Em contraste à suspensão de uma patente, no caso de uma licença compulsória (ou a quebra de patente), a patente continua em vigor e o interessado, por uma decisão do Governo, obtém uma licença do titular para usar a invenção patenteada. Neste caso, querendo ou não, o proprietário da patente negocia com o interessado e chegam a um acordo sobre o tamanho dos royalties. O titular da patente pode ser obrigado contra a sua própria vontade a participar de tal negociação, mas pelo menos ele vai ganhar alguma porcentagem dos lucros adquiridos pelo licenciado. Inclusive, a licença compulsória está prevista na Seção III da Lei da Propriedade Industrial brasileira, e também no Acordo Sobre os Aspectos dos Direitos de Propriedade Intelectual Relacionados ao Comércio (TRIPS), do qual todos os países da OMC (Organização Mundial do Comércio) são membros (inclusive o Brasil). Ao contrário disso, a suspensão de uma patente não é prevista pelo TRIPS e não tem nenhuma base legal vigente.

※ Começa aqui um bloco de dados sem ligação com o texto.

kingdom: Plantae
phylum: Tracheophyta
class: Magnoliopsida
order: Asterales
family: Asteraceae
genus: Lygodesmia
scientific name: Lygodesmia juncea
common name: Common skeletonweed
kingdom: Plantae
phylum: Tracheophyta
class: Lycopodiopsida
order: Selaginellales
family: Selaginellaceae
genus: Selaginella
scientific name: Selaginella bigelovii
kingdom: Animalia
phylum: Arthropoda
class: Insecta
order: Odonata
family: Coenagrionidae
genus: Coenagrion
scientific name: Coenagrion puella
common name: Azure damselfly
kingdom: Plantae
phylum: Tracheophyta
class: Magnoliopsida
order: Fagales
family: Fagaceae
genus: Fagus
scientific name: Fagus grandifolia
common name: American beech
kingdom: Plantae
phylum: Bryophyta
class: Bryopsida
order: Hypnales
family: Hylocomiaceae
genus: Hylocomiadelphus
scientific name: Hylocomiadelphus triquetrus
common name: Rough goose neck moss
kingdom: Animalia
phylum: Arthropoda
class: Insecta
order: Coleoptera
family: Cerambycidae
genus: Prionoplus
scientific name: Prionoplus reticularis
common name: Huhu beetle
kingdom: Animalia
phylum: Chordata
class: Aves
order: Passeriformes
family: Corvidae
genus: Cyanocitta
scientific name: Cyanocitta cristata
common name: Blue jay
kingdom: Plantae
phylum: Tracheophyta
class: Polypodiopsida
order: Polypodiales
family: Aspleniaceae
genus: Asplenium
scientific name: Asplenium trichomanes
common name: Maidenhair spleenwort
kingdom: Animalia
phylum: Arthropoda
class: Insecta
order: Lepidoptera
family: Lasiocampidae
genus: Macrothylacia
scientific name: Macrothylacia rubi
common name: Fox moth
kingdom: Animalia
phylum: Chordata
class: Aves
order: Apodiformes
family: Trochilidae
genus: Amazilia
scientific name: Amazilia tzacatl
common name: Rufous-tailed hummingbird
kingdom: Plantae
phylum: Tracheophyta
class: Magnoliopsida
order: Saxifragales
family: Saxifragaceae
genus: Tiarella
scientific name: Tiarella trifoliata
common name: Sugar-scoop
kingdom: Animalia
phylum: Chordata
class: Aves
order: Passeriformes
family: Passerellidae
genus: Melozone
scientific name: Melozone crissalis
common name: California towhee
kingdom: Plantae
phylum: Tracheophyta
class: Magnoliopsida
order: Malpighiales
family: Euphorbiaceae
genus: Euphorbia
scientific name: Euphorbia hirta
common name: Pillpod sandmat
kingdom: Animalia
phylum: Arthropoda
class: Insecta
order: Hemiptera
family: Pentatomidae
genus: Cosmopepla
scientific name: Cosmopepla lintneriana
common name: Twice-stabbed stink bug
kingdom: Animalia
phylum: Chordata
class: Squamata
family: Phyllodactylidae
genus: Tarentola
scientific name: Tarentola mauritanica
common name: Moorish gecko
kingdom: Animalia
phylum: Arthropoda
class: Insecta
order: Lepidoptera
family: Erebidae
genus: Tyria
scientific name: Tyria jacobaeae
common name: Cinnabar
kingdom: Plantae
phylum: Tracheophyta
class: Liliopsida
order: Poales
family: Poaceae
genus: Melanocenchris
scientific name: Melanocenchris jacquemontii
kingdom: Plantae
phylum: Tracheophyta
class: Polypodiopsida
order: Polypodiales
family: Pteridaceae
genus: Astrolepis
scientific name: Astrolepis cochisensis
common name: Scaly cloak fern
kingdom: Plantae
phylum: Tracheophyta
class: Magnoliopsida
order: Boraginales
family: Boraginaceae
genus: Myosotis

Resumindo, todos que participam do debate sobre patentes de vacinas contra a covid 19, devem distinguir entre a suspensão de uma patente e a licença compulsória (ou quebra) da mesma patente. Agora, tendo dito isso, aos poucos estou percebendo que enquanto os políticos e os sábios do mundo inteiro discutem e debatem sobre a suspensão e/ou a quebra de patentes de vacinas contra a covid 19, o resto do mundo também não pára e não me surpreenderia se todo este debate acabasse virando supérfluo e obsoleto, pelo fato de que as empresas produtoras de vacinas estão cada vez mais aumentando a sua produção, e a concorrência entre elas impede preços abusivos.
Por exemplo, o Brasil está a cada mês comprando mais, e até produzindo mais, vacinas e, por exemplo, os estados de São Paulo e do Rio de Janeiro, já anteciparam os cronogramas de vacinação. O prefeito do Rio de Janeiro Sr. Eduardo Paes disse recentemente acreditar que toda a população da cidade poderá receber ao menos uma dose da vacina contra a covid 19 até o início de setembro, um mês antes do previsto pelo calendário da Secretaria de Saúde.
O presidente Joe Biden anunciou que os Estados Unidos vão doar 500 milhões de doses, e o primeiro-ministro Boris Johnson do Reino Unido vai doar 100 milhões de doses para “países pobres”. Agora em junho, os países do G7 prometeram ofertar gratuitamente um bilhão de doses. Ademais, a comissão da União Europeia vai investir 130 milhões de Euros (para começar) em estudos, testes clínicos e produção de vacinas. Além disso, alguns países da União Europeia declararam individualmente intenções de também doarem vacinas para o terceiro mundo. Portanto, a minha esperança é a de que o problema da suficiência de vacinas contra covid 19 vai se resolver, enquanto que o debate sobre as patentes se alastra e acaba ficando redundante.